80 km/h : expérimentation, qu’ils disent. Chiche !

Inflexibles. Intraitables. Droits dans leurs bottes tel John Wayne dans La Chevauchée fantastique, le Premier ministre Édouard Philippe et son godelureau de la com’ ont bétonné. Le passage aux 80 à l’heure maxi sera effectif au 1er juillet. C’est pour votre bien, on vous dit, bande d’ingrats.

80 à l’heure… Et pourquoi pas 70, ou 60 ? Qu’on se rassure, les autoroutes ne sont pas concernées. Ni les nationales. Enfin, pas toutes. Le 80 à l’heure sera réservé à nos routes basiques (si, si, il en reste) à double sens et sans séparation centrale, c’est à dire 400.000 kilomètres sur un total de 900.000.

Chasse au pigeon à l’horizon, ce qui évidemment n’est pas la vocation première de la mesure, puisqu’il s’agit avant tout de sauver 400 vies par an. Personne ne contestera cette noble cause, même si d’autres comme les maladies nosocomiales (4.000 victimes par an au bas mot) mériteraient également un geste, peut-être moins facilement rentable à appliquer.

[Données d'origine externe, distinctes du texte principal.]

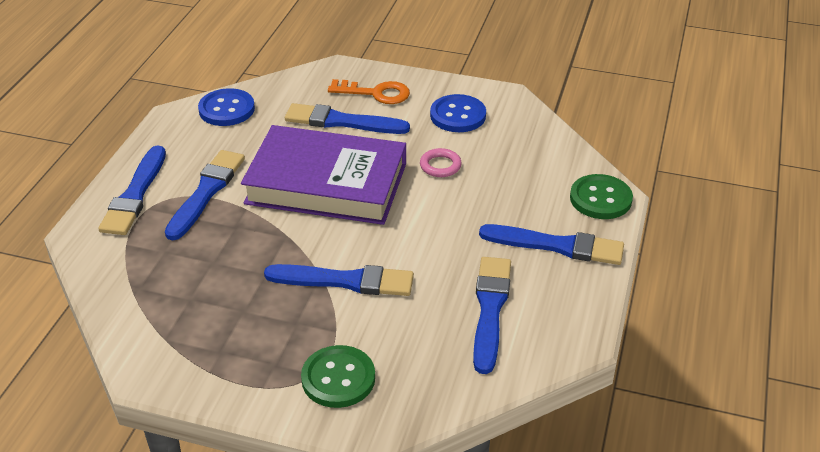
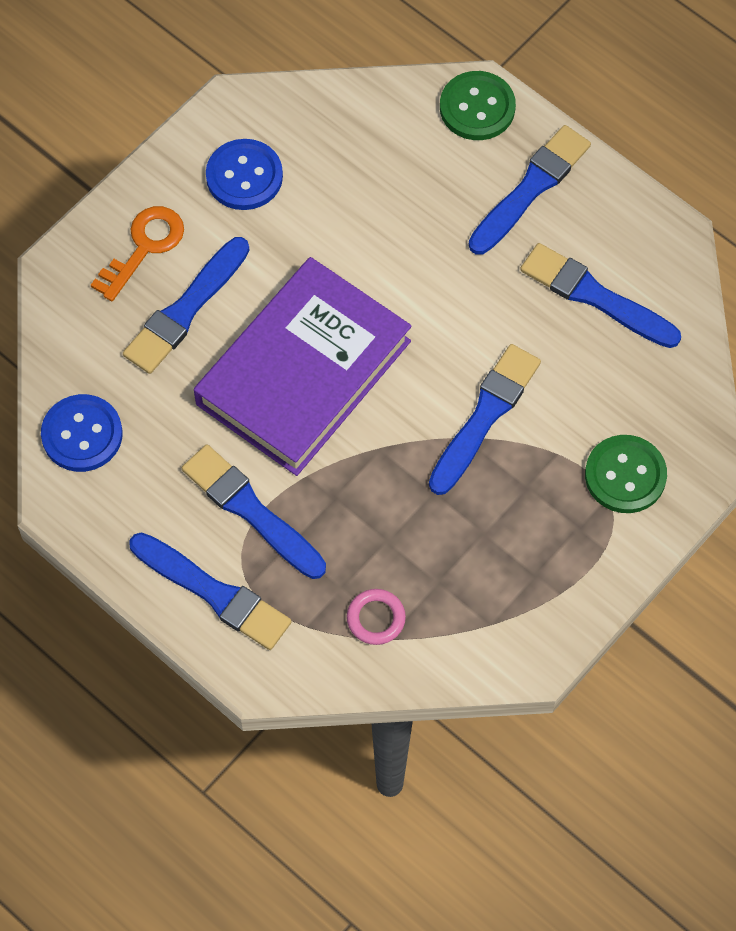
camera: 65 degrees left, 25 degrees up
pink ring [420,148,462,177] -> pink ring moved to [347,589,406,645]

Il paraît que les caisses sont en appel d’air et qu’il va falloir pomper. Ne serait-ce que pour compenser les 1,6 million d’euros que coûtera le remplacement des panneaux devenus obsolètes… À titre provisoire, peut-être, puisque, comme l’a précisé le Premier ministre, la démagogie gouvernementale voudrait que les 80 km/h soient instaurés à titre expérimental avec bilan dans vingt-quatre mois. En cas d’échec, la réversibilité de la mesure serait une grande première. Avec stockage transitoire, récupération et repose des anciens panneaux ?

Toujours un peu taquin, Nicolas Dupont-Aignan a emboîté le pas d’un bataillon de parlementaires venus rappeler que le fléau automobile est cependant bien pratique pour tous ceux qui n’ont pas le privilège du 7e arrondissement avec chauffeur.

Cosigné par le député de Moselle Jean-Louis Masson, Nicolas Dupont-Aignan suggère en haut lieu que la limitation à 80 km/h fasse l’objet d’une expérimentation, une vraie, à commencer par la Seine-Maritime, le département “de Monsieur Edouard PHILIPPE, tellement convaincu par l’efficacité de cette mesure”.

Le Premier ministre pourra ainsi quantifier le ressenti de la population face à la fatuité d’une répression comptable de circonstance.